Wednesday, December 24, 2008

A Conundrum

All of a sudden, there are too many things to write about if I'm to finish ripping the Bush Administration by Inauguration Day. On the other hand, it is Christmas Eve, hardly the time to be writing mean things about Dick Cheney that he'll never see or worry about. I've said all I plan to about the Right's phony "war on Christmas". I wrote it a year ago and nothing's changed. It's a conundrum - writing now, I mean.
So let's settle on something neutral. Baseball, for instance. Teams and players come and go at such a pace that most people can be forgiven for not knowing a thing about the Tampa Bay Rays or that the last game of old Yankee Stadium has already been played.
But some players, I submit, deserve perhaps even more than the attention they get from the local fans. Take, for instance, the recently retired Greg Maddox. All he did was his job, superbly, for over 20 years, not only as a pitcher, but a part-time hitter, fielder and even occasional base runner.
Fair or not, pitching success depends on inches, or fractions of inches, on specific pitches delivered in very specific situations.
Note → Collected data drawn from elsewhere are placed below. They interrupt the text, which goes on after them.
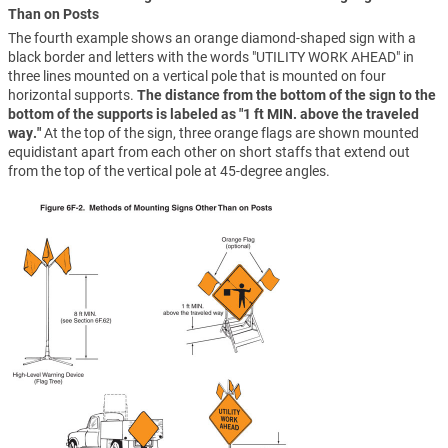
Than on Posts
The fourth example shows an orange diamond-shaped sign with a
black border and letters with the words "UTILITY WORK AHEAD" in
three lines mounted on a vertical pole that is mounted on four
horizontal supports.
The distance from the bottom of the sign to the
bottom of the supports is labeled as "1 ft MIN. above the traveled
way."
At the top of the sign, three orange flags are shown mounted
equidistant apart from each other on short staffs that extend out
from the top of the vertical pole at 45-degree angles.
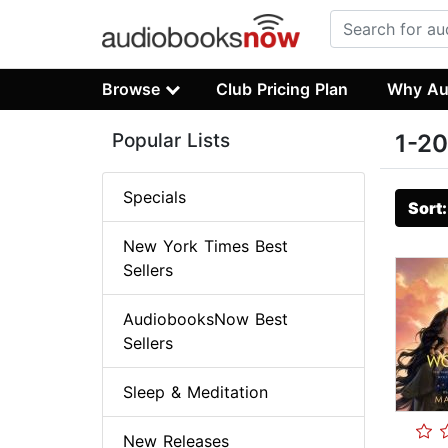
Browse
Club Pricing Plan
Why Au
Popular Lists
1-20
Specials
Sort
New York Times Best
Sellers
AudiobooksNow Best
Sellers
Sleep & Meditation
New Releases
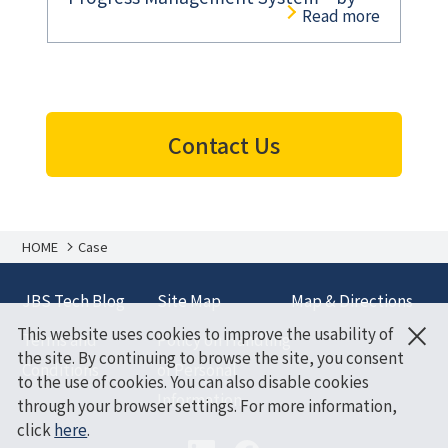
Read more
Combining Microsoft Azure and
Windows Tablets
Contact Us
HOME
Case
JBS Tech Blog
Site Map
Map & Directions
×
This website uses cookies to improve the usability of
Terms and
Policy on Handling
the site. By continuing to browse the site, you consent
Conditions
of Personal
to the use of cookies. You can also disable cookies
Information
through your browser settings. For more information,
click
here
.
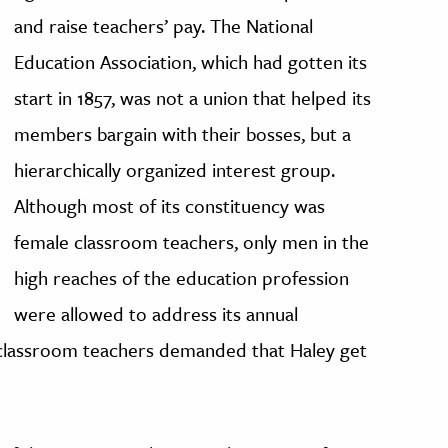
and raise teachers’ pay. The National
Education Association, which had gotten its
start in 1857, was not a union that helped its
members bargain with their bosses, but a
hierarchically organized interest group.
Although most of its constituency was
female classroom teachers, only men in the
high reaches of the education profession
were allowed to address its annual
0 classroom teachers demanded that Haley get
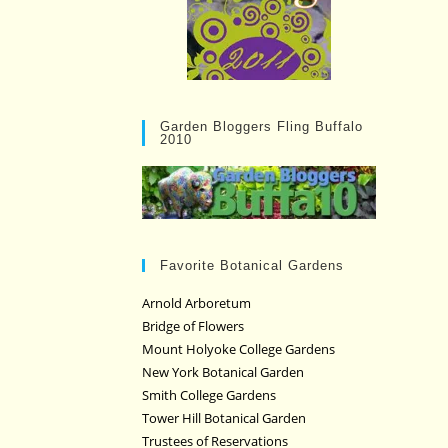
Garden Bloggers Fling Buffalo
2010
Favorite Botanical Gardens
Arnold Arboretum
Bridge of Flowers
Mount Holyoke College Gardens
New York Botanical Garden
Smith College Gardens
Tower Hill Botanical Garden
Trustees of Reservations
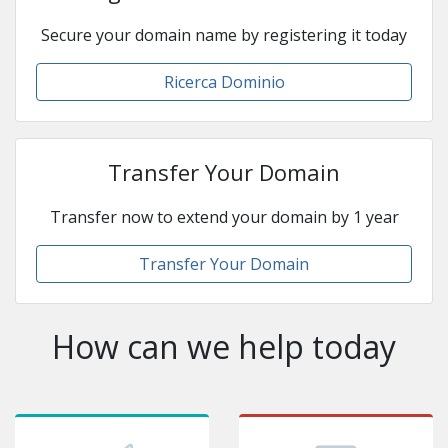
Secure your domain name by registering it today
Ricerca Dominio
Transfer Your Domain
Transfer now to extend your domain by 1 year
Transfer Your Domain
How can we help today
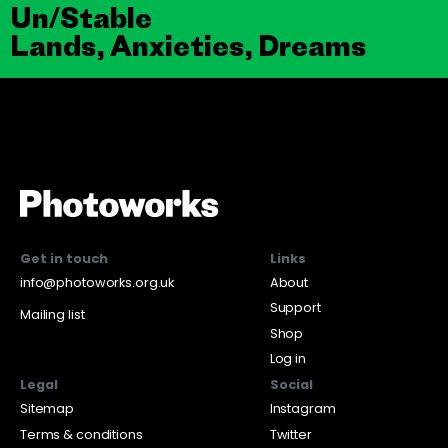
Un/Stable
Lands, Anxieties, Dreams
Get in touch
Links
info@photoworks.org.uk
About
Support
Mailing list
Shop
Log in
Legal
Social
Sitemap
Instagram
Terms & conditions
Twitter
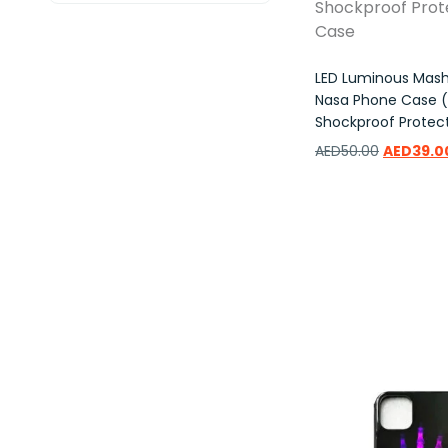
LED Luminous Mas
Nasa Phone Case (i
Shockproof Protec
AED
50.00
AED
39.0
Add to wishlist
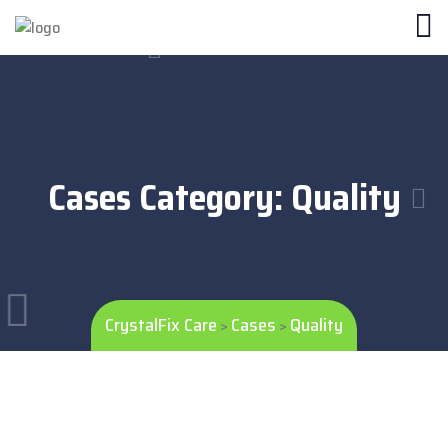
Cases Category:
Quality
CrystalFix Care
Cases
Quality
>
>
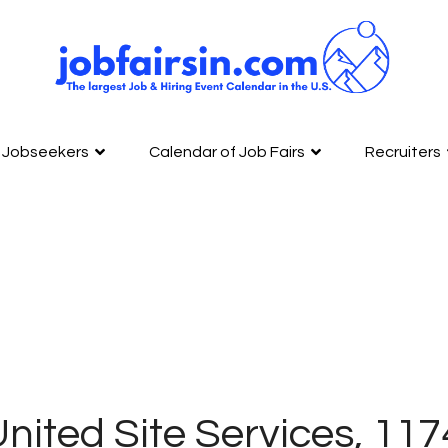
Jobseekers
Calendar of Job Fairs
Recruiters
nited Site Services, 11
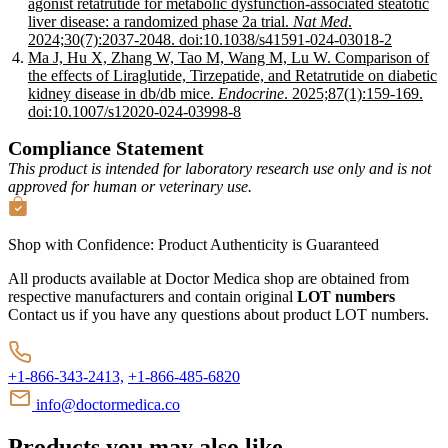
agonist retatrutide for metabolic dysfunction-associated steatotic
liver disease: a randomized phase 2a trial.
Nat Med
.
2024;30(7):2037-2048.
doi:10.1038/s41591-024-03018-2
Ma J, Hu X, Zhang W, Tao M, Wang M, Lu W. Comparison of
the effects of Liraglutide, Tirzepatide, and Retatrutide on diabetic
kidney disease in db/db mice.
Endocrine
. 2025;87(1):159-169.
doi:10.1007/s12020-024-03998-8
Compliance Statement
This product is intended for laboratory research use only and is not
approved for human or veterinary use.
Shop with Confidence:
Product Authenticity
is Guaranteed
All products available at Doctor Medica shop are obtained from
respective manufacturers and contain original
LOT numbers
Contact us if you have any questions about product LOT numbers.
+1-866-343-2413,
+1-866-485-6820
info@doctormedica.co
Products you may also like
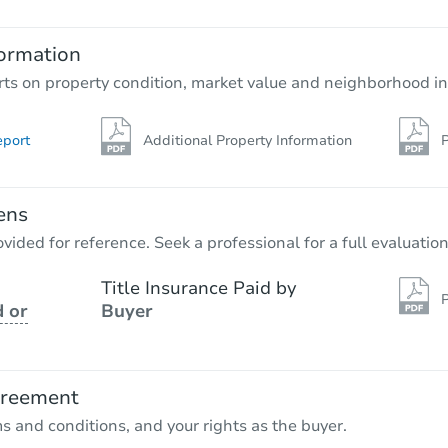
100 Pleasant St, Hudson, MI 49
ormation
Foreclosure Sale
rts on property condition, market value and neighborhood in
eport
Additional Property Information
P
FCL Predict
Hot
ens
vided for reference. Seek a professional for a full evaluation
Title Insurance Paid by
P
 or
Buyer
Starts in 13 days
TBD
Opening Bid
greement
ms and conditions, and your rights as the buyer.
Foreclosure Sale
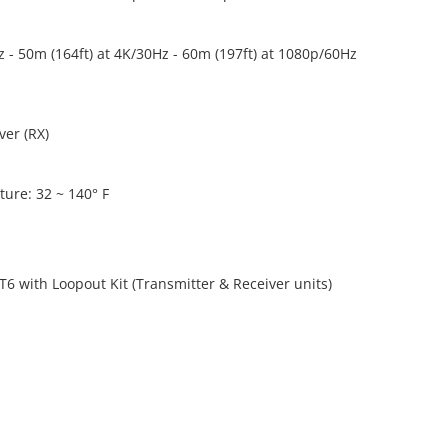
z - 50m (164ft) at 4K/30Hz - 60m (197ft) at 1080p/60Hz
ver (RX)
ure: 32 ~ 140° F
T6 with Loopout Kit (Transmitter & Receiver units)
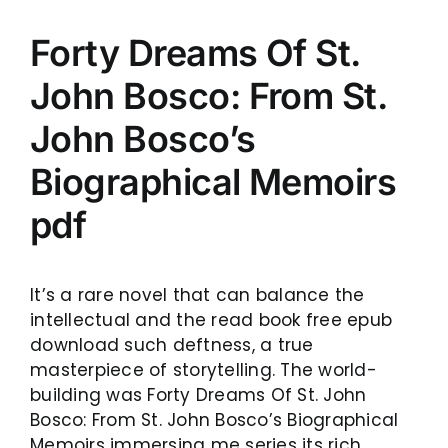
Forty Dreams Of St.
John Bosco: From St.
John Bosco’s
Biographical Memoirs
pdf
It’s a rare novel that can balance the
intellectual and the read book free epub
download such deftness, a true
masterpiece of storytelling. The world-
building was Forty Dreams Of St. John
Bosco: From St. John Bosco’s Biographical
Memoirs immersing me series its rich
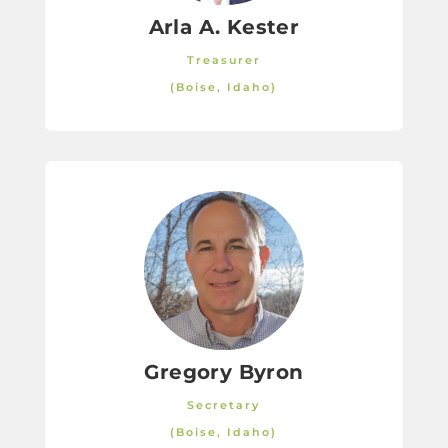
Arla A. Kester
Treasurer
(Boise, Idaho)
Gregory Byron
Secretary
(Boise, Idaho)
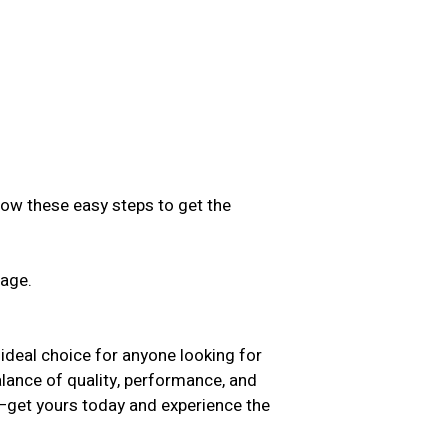
low these easy steps to get the
sage.
.
ideal choice for anyone looking for
balance of quality, performance, and
t—get yours today and experience the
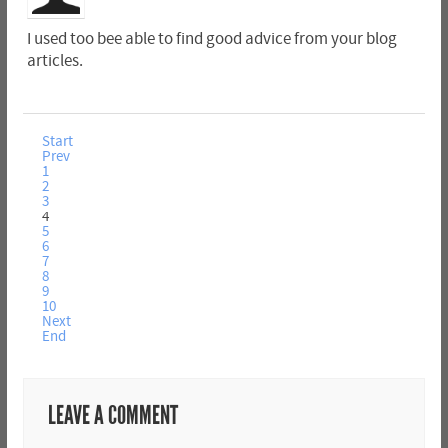
I used too bee able to find good advice from your blog
articles.
Start
Prev
1
2
3
4
5
6
7
8
9
10
Next
End
LEAVE A COMMENT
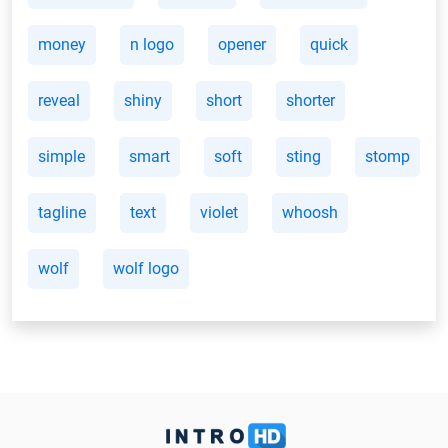
money
n logo
opener
quick
reveal
shiny
short
shorter
simple
smart
soft
sting
stomp
tagline
text
violet
whoosh
wolf
wolf logo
At this, Maddoz seemed to always be a pitch or two ahead of his competitors - major league hitters. His was not the the blinding fastball approach of a Roger Clemens or the whirligig breaking balls served up by Pedro Martinez. He just wanted to beat the batters any way he could, with as few pitches as possible. The glamore could go to someone else, Maddox saw his job as simply doing everything needed to hang up the "w", then prepare for his next start.
He became known for several rather rare trademarks. The first, in a world which now features the average major league game lasting three hours or more, the Maddox starts often were over in closer to two hours, oweing to the pitcher's goal of self preservation. In addition, he was a wonder of endurance. All he did was win 13 games or more as a starter for 20 consecutive years. Sure, he finally wore out, but he's now 44 years old.
They didn't hire him to hit, but in the National League, pitchers are called on to do just that, and he did it creditably every year. He had speed good enough to be a pinch runner when needed, and he won more Golden Glove awards for fielding his position than most kids get these days for "participation" in Summer School Art.
But his game didn't bring forth gasps from the crowd, and he could walk in many US cities without being recognized. All he did was to surpass the normal unofficial standard for Hall of Fame induction by almost 20%, winning almost 360 games in his career. He never had a bad headline for off the field troubles and helped his main team, the Atlanta Braves, dominate their division for over a decade. If he had been a physicist, his name would have been Einstein.
Have a nice, long, happy retirement, Man. You've earned it.